Plotseling merkte ik dat mijn hart niet meer het enige geluid was dat de kamer vulde. Er klonk nu ook een pijnlijk gesnik van een paar meter verderop. Ik spitste mijn oren en hoorde de voetstappen zich van mij verwijderen. Een vluchtige golf van geluk stroomde door mijn lichaam en ik merkte dat mijn hart zich weer geruststelde. Nieuwsgierigheid heerste in mijn hoofd en liet me mijn ogen openen. Ik keek naar de plek waar de voetstappen naartoe waren gelopen en zag een grote, donkere gestalte die onder een tafel greep. Het gejammer versterkte en er kwamen meerdere personen onder de tafel vandaan. Allen hadden ze dezelfde vormeloze, grijze kleren aan en in een rij stonden ze nu voor de gedaante. Hij gebaarde met zijn hand naar de andere kant van de kamer en levenloos strompelde de rij in die richting. De gestalte liep er achteraan, af en toe de achterste in de rij een duw gevend. Het gejammer bleef aanhouden tijdens het weglopen terwijl alle overgebleven gezichten zich afwendden van wat er gebeurde. Het geluid van de voetstappen en het gejammer verwijderde zich steeds verder tot het uiteindelijk vervaagde in de kille lucht. Een paar seconden heerste er een drukkende stilte. Toen klonken er ineens honderden stemmen in de verte. Zware stemmen schreeuwden, lachten en gromden en kwamen zo, samen met ontelbare voetstappen, steeds dichterbij. Plotseling leek de zaal te gaan leven. Alle verscholen mensen kwamen tevoorschijn en begonnen kriskras door elkaar te rennen. Sommige mensen struikelden en belandden met hun gezicht recht op de grond, waarna ze snel weer opstonden en verder renden.

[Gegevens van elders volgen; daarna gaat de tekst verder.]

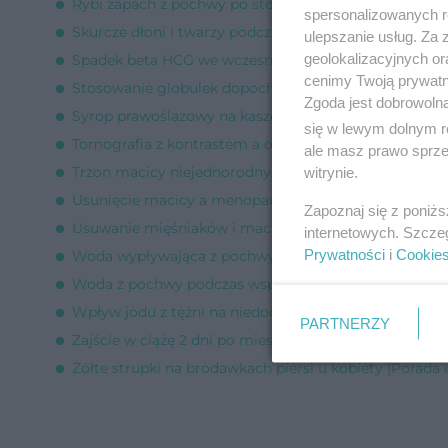
Rybi zapach z pochwy po stosunku [Porada eksperta]
spersonalizowanych re
Skurcze dłoni i twarzy podczas współżycia [Porada ek
ulepszanie usług. Za
geolokalizacyjnych or
Spadek beta HCG we wczesnej ciąży [Porada eksperta
cenimy Twoją prywatno
Stosowanie globulek dopochwowych a współżycie [Po
Zgoda jest dobrowoln
Syrop prawoślazowy na kaszel w ciąży [Porada ekspert
się w lewym dolnym r
Tomografia z kontrastem a obniżone TSH [Porada eks
ale masz prawo sprzec
Trzon macicy niejednorodny echogenicznie [Porada e
witrynie.
Usunięcie macicy a menopauza [Porada eksperta]
Zapoznaj się z poniż
Usuwanie mięśniaków i macicy - przed czy po miesiąc
internetowych. Szcze
Prywatności
i
Cookie
Woda wypływająca z pochwy podczas stosunku [Porad
Woda z pochwy podczas współżycia [Porada eksperta
Wpływ jodu z tężni na niedoczynność tarczycy [Porad
PARTNERZY
Zajście w ciążę 2 dni po miesiączce? [Porada eksperta]
Żółte strupki na brodawkach piersi u kobiety [Porada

Een hand greep me bij mijn haar en trok me onder de bank uit. Een man van in de vijftig keek me aan terwijl hij mijn bovenarmen stevig vasthield. Ik keek in zijn ogen en zag hier een zwarte angst heersen alsof de duivel zelf hem in de ogen had gekeken. Zijn ogen boorden diep in me en veroorzaakten een gevoel van paniek in mijn lichaam die ervoor zorgde dat mijn ledematen ongecontroleerd begonnen te trillen. De man liet me weer los en mengde zich in de kolkende chaos van mensen. Mijn ogen schoten heen en weer, ondertussen het angstaanjagende spektakel in me opnemend. De stemmen en voetstappen van eerder klonken nu steeds dichterbij en hoe dichterbij ze kwamen, hoe hysterischer iedereen begon te rennen en gillen. Plotseling zag ik hoe honderden mannen de zaal binnen kwamen terwijl ze schreeuwend en lachend naar de chaos keken. De mannen waren allen minstens twee meter groot en je kon zo zien dat hun spieren zelfs een leeuw konden breken. Ze hadden donkergroene uniformen aan met stevige, leren laarzen hieronder. Al hun hoofden waren kaalgeschoren waardoor ze er onheilspellend uitzagen. Even volgde er rust. Aan de ene kant stond de groep grijze mensen, aan de andere kant stonden de groene beesten. Zo stonden ze tegenover elkaar, wachtend op een teken dat de situatie tot verandering zou brengen.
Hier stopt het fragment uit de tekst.